The Kansas University School of Medicine began by offering a one-year premedical course in Lawrence, Kan., in 1880 and then offered a two-year course in 1899, according to www.kumed.com. It became a four-year school April 21, 1905, when three private medical schools in the Kansas City, Kan., area merged: the College of Physicians and Surgeons, Kansas City Medical College and Medico-Chirurgical College.

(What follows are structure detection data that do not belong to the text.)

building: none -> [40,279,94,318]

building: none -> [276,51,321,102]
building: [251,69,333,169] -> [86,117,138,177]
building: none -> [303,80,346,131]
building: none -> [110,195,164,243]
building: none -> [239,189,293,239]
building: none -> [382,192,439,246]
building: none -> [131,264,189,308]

In 1906, Simeon Bell donated the land and more than $100,000 to establish the original Eleanor Taylor Bell Hospital in honor of his wife. That same year, the School of Medicine moved into the hospital located on “Goat Hill” in Rosedale in Kansas City. Basic sciences still were taught in Lawrence, and clinical studies were taught at the Rosedale facility. A School of Nursing also was established in 1906.
In the early 1920s, the medical school moved south to its present location, and in the late 1940s, it was renamed the University of Kansas Medical Center. During the 1960s and 1970s, all studies moved to Kansas City. Additionally, the School of Allied Health was established, and a new hospital opened in 1979.
The hospital marked an important milestone in 1998 when it became an independent Hospital Authority, which receives no state funding. The hospital’s official name now is The University of Kansas Hospital.
A sixth-floor was added to the hospital in 2003, and an expanded and renovated Cancer Center and new Breast Center opened that same year. Also in 2003, construction began on the Center for Advanced Heart Care.
The hospital now is ranked nationally in 10 adult specialties.